On Tuesday, 20.06.2023, there was a considerable downtime of various IT services and also of the TUW homepage as a result of a malfunction within the Datacore Storage Cluster.
The cause was identified as the import of Windows updates, which occurred automatically despite deactivation. The updates led to a shutdown at 05:02 and thus to a disk error at 05:03. This was displayed on TU.it's monitoring systems at 05:06 and dealt with by a TU.it staff member from 06:30. The final root-cause is currently being clarified with the manufacturers. From 07:30 a team of 15 employees was involved in the elimination of the fault. At 07:40 it was decided to activate an emergency page to the TUW website.
To ensure data integrity, the service that provides the virtual machines with their disks did not autostart on the storage clusters. This meant that the IT services running on these VMs would fail.

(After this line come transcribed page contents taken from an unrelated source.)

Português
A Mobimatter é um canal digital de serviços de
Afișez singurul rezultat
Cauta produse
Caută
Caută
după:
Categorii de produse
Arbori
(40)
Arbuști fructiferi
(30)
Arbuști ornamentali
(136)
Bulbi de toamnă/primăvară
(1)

After a successful non-automated controlled restart of all services on the Datacore clusters, the disks were made available to the VMs again - without data loss. The TU.it virtualization team provided significant support to the service managers of the affected services during the recovery.
Since central TU information channels were down (e.g. TUchat, TUwiki) or impaired (e.g. mail) due to this disruption, customer communication was initially very difficult. However, improvised workarounds could be found.
At 9:00 p.m., all services were available again without any interruptions.
We would like to take this opportunity to apologize to all those who had to put up with disruptions to their work as a result of these service outages.